Have fun with this one, kids.

Re:Forensics utilities are somewhat useless

[MoralHazard]

Oh, really? Since when does "advanced forensics [sic] analysis" involve expensive tools? What forensic company do you work for, anyway, that you'd have the experience to make such a sweeping generalization? Oh, wait... you DON'T work for a forensic company--you build servers for a living.

I've worked six jobs in the last four months using Unix tools, and used various combinations of dd, netcat, ssh, mount, losetup, grep, and the other unix basics to wonderful effect on every one. They don't really ever fail on account of bugs or arbitrary limit conditions (can't handle files bigger than X MB, for instance), and they're terribly simple to troubleshoot. Oh, and there's nothing like an open-source tool for when you have to walk into court and answer the question "So, Mr. Expert-Computer-guy, how do you KNOW that this software did what you said it did?" It takes the wind out of an attorney's sails when you whip out the printed source code to md5sum and start walking him through it.

I've used the $90K forensic tools from the high-profile companies, and they work OK. Not great , though.
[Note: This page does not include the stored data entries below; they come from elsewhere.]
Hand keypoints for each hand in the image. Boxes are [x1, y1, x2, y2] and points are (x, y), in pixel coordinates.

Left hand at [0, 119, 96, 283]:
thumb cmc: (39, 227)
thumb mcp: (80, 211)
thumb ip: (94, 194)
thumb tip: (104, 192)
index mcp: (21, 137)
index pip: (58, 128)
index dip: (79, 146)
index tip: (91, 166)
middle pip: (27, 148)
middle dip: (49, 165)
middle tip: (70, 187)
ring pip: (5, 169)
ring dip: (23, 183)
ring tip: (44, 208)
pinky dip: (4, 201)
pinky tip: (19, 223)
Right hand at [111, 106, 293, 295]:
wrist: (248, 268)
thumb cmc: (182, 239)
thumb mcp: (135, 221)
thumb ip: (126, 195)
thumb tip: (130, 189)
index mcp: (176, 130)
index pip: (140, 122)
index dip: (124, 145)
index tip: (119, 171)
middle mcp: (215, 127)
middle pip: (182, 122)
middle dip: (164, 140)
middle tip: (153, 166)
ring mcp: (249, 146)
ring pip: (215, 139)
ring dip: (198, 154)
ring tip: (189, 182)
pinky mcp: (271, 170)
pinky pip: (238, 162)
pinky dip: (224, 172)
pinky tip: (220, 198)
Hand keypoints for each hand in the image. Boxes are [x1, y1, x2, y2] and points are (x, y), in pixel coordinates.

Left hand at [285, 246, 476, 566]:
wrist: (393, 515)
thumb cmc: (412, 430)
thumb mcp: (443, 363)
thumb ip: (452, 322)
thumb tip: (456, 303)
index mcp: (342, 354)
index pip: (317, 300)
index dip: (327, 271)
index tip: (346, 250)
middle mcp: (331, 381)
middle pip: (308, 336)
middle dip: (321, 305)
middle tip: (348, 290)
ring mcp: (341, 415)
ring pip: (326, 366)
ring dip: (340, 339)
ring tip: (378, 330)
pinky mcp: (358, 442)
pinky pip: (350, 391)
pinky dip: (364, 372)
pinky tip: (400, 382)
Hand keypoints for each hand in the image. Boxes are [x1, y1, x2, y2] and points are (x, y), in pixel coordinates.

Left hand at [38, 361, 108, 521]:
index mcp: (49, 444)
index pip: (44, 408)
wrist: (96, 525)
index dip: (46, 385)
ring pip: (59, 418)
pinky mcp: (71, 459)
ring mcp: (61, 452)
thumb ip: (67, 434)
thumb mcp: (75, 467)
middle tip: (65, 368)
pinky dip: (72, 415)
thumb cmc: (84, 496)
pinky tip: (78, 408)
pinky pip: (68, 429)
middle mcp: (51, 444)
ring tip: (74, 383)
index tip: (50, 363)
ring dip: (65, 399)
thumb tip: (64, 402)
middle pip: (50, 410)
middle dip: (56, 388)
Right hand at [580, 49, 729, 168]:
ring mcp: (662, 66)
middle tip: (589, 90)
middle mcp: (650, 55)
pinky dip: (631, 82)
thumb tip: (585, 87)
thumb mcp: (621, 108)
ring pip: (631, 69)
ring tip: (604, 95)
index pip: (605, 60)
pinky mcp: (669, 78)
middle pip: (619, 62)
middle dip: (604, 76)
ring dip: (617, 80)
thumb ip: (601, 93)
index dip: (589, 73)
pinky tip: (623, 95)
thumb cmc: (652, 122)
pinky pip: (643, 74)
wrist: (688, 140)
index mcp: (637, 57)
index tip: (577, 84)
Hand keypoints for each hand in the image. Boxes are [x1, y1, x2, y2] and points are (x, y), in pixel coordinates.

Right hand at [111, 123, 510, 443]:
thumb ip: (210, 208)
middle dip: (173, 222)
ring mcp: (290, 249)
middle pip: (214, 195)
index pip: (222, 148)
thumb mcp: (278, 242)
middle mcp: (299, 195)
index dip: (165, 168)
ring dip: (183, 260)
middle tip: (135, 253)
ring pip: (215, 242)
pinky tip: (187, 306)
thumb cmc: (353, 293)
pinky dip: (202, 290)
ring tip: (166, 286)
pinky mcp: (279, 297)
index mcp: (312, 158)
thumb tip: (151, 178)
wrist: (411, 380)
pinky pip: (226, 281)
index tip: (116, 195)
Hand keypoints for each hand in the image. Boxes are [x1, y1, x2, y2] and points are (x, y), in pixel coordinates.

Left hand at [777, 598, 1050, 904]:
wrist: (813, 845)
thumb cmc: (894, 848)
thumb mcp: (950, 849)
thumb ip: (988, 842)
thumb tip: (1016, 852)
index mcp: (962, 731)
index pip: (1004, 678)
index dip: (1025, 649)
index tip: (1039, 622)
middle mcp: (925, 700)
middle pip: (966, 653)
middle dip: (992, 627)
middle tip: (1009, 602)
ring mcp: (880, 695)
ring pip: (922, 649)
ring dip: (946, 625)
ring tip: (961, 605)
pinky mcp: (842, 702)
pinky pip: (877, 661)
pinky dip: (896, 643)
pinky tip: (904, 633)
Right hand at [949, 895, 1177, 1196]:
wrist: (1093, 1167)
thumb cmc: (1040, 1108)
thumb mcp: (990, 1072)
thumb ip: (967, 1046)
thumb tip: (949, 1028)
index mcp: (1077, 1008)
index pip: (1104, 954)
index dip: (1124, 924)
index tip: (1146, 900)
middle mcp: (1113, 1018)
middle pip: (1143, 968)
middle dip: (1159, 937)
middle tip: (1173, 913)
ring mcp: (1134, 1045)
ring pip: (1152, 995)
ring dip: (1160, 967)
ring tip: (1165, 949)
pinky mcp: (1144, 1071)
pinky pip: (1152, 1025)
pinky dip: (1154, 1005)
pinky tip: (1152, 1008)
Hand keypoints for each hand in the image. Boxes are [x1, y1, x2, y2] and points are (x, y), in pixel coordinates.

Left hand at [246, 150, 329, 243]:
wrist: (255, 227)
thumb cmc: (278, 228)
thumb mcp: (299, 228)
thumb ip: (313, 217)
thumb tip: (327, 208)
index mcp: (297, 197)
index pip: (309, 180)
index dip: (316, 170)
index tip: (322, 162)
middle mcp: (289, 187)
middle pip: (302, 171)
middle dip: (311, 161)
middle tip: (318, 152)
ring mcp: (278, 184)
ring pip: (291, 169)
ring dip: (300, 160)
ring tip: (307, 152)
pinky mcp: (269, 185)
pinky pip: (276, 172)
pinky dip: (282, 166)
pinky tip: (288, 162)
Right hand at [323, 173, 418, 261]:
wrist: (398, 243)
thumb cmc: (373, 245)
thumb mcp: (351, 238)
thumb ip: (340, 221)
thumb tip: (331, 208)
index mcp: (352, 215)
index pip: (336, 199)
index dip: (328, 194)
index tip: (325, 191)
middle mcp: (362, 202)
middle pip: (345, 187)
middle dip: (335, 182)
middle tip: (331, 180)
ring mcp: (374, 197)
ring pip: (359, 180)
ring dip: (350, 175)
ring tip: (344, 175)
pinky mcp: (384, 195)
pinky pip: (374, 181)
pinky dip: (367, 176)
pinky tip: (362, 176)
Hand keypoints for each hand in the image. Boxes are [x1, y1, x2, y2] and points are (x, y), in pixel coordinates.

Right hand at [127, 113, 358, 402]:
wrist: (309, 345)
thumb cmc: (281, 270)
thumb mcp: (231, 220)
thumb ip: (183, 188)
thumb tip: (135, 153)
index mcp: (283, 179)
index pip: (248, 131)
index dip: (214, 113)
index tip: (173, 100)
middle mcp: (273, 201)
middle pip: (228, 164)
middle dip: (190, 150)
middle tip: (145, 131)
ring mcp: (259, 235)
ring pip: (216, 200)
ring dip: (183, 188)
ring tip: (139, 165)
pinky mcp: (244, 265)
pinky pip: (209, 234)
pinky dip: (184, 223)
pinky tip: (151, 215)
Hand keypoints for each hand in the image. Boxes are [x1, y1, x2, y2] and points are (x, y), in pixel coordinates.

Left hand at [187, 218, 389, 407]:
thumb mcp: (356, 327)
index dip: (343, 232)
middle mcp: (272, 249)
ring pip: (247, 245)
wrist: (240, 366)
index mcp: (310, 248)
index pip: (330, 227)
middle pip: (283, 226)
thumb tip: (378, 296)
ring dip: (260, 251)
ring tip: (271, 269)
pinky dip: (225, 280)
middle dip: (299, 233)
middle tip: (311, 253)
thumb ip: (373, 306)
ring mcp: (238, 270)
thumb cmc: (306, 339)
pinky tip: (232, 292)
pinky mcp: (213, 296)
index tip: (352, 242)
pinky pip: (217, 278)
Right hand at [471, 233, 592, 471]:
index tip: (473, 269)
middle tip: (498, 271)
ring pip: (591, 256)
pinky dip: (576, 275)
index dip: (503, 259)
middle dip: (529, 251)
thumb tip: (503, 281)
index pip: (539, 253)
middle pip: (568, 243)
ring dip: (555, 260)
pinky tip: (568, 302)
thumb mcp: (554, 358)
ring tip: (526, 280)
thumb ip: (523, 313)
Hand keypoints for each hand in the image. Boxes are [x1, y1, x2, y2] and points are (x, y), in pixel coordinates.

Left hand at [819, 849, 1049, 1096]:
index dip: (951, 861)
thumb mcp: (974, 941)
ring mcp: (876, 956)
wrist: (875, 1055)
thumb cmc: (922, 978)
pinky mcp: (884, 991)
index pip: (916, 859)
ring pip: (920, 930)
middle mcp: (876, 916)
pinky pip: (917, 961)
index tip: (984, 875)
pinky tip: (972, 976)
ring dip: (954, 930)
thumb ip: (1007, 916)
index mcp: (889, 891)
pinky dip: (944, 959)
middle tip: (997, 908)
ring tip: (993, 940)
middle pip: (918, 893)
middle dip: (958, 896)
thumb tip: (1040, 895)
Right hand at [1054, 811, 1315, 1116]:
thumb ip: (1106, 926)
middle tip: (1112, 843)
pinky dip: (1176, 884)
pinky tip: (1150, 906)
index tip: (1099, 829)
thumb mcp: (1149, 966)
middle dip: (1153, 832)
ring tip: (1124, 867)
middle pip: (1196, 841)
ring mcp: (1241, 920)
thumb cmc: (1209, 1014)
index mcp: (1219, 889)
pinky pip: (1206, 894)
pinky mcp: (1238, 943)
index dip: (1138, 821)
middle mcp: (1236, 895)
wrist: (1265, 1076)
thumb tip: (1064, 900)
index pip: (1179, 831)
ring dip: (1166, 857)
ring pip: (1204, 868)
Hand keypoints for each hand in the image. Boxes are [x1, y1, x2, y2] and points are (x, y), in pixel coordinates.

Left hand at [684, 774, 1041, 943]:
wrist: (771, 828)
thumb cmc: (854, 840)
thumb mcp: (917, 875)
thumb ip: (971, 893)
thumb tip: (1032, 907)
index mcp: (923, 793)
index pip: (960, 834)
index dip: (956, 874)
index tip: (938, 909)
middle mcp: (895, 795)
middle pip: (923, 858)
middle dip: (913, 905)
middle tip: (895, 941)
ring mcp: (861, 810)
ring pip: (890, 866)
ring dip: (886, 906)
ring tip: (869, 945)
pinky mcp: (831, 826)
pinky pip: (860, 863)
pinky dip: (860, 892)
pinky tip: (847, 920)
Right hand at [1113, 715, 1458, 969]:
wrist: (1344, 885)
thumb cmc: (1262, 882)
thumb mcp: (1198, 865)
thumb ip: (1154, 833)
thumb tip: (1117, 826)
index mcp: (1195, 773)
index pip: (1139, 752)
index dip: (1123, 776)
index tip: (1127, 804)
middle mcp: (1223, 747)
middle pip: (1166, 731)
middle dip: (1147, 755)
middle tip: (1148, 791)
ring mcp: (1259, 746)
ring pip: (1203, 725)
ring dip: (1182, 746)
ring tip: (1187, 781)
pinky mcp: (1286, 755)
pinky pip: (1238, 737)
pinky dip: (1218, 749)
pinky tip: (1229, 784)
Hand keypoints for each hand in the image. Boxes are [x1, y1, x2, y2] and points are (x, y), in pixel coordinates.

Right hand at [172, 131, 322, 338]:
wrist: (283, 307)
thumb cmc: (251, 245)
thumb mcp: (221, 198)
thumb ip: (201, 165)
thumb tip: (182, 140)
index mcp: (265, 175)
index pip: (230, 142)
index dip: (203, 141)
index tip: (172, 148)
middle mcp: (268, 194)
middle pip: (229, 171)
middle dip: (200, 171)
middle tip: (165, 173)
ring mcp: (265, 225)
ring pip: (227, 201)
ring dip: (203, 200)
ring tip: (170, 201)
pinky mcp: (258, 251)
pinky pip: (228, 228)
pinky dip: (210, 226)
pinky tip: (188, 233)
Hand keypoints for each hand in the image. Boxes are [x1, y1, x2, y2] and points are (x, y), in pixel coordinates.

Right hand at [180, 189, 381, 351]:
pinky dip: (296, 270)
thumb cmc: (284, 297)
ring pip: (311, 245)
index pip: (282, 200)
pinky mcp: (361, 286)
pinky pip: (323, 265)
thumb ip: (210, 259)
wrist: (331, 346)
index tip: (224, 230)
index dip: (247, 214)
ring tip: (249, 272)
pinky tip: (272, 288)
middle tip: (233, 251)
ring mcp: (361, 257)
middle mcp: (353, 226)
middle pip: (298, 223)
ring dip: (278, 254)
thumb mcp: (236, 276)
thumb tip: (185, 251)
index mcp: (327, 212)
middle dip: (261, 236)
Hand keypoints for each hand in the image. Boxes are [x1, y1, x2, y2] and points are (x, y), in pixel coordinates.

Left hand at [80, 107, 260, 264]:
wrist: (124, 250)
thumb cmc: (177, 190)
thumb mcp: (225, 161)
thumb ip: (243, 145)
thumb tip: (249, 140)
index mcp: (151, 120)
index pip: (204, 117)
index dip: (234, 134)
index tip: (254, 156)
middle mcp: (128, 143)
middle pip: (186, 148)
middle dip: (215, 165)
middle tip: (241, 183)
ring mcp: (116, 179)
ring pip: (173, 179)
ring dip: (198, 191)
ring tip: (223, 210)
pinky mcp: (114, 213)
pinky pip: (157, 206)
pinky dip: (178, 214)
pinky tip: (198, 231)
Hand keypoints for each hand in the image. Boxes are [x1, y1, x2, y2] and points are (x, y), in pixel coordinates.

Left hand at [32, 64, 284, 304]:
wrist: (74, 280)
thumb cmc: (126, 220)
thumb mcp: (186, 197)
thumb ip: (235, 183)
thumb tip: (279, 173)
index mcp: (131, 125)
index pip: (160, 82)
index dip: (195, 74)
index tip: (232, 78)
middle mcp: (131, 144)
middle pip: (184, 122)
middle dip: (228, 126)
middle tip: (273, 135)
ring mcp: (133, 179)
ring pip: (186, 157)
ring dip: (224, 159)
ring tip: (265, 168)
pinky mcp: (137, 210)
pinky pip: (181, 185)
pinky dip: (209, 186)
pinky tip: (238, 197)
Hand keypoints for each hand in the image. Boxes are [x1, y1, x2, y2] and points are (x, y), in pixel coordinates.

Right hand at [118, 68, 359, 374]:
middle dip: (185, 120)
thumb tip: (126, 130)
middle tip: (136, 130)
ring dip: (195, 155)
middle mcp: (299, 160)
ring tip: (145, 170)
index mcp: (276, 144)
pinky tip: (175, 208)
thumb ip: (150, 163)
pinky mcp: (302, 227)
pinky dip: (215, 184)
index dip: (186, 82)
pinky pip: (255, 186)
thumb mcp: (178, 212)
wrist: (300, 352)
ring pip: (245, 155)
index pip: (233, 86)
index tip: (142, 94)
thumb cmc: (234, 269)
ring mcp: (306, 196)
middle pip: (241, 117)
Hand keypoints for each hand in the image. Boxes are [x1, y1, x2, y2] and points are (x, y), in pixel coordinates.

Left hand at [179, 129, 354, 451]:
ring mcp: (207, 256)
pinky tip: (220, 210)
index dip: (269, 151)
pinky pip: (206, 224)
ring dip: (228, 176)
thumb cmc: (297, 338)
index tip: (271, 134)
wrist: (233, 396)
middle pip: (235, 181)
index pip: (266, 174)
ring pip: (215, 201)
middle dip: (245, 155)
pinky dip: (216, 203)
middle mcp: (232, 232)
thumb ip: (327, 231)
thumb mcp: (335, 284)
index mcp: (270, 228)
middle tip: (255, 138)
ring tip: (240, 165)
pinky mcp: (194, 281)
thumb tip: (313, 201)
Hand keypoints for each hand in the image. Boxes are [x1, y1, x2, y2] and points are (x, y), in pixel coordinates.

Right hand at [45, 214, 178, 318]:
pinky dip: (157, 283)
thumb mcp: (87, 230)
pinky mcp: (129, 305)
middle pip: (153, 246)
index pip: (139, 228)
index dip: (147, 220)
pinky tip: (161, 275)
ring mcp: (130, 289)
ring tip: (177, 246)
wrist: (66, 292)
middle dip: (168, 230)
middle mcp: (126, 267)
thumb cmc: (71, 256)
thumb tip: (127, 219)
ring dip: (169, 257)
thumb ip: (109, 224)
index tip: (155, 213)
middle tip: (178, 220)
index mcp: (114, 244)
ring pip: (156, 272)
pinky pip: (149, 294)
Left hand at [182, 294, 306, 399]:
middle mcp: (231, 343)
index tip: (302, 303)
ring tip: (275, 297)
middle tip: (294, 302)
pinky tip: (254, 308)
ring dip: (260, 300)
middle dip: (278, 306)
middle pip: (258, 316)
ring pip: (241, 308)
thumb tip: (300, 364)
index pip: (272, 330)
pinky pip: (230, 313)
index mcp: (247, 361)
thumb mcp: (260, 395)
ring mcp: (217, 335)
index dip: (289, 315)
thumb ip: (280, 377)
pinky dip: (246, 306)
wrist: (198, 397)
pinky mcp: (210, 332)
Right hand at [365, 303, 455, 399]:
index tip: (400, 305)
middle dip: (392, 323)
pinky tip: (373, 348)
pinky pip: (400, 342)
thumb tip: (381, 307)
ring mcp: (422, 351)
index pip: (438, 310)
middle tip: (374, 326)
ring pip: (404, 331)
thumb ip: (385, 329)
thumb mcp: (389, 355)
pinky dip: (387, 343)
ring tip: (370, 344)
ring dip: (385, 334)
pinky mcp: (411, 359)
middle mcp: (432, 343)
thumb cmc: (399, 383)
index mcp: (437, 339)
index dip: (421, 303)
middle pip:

EnCase, one of the more popular LE programs, has been plagued with bugs in the latest major version. Also, they're restricted to Windows and Mac analysis, so you're out of luck if you get a Linux machine. Oh, and don't even bother with tech support unless you're a true idiot who has failed to plug in his computer--one time, their IDE write-blocking interface was forcing drives into PIO mode (and taking 40 hours to copy a 10 GB hard drive!), and their phone tech suggesting that I try "www.hardforum.com" for technical advice. Talk about pure shit.

Most of the other insanely expensive tools that I've used have similar issues: limited platform support, buggy out the ass, and crappy tech support. The last isn't their fault so much, because most people using forensic tools are advanced enough that they won't be helped by any by the best--and the best technical/forensic people are expensive. But the bugs, oh god, the bugs!

There are a few tools that the USAF's OSI put into public domain usage that are handy, but really, you just need a linux machine with dd, ssh, netcat, and a custom kernel.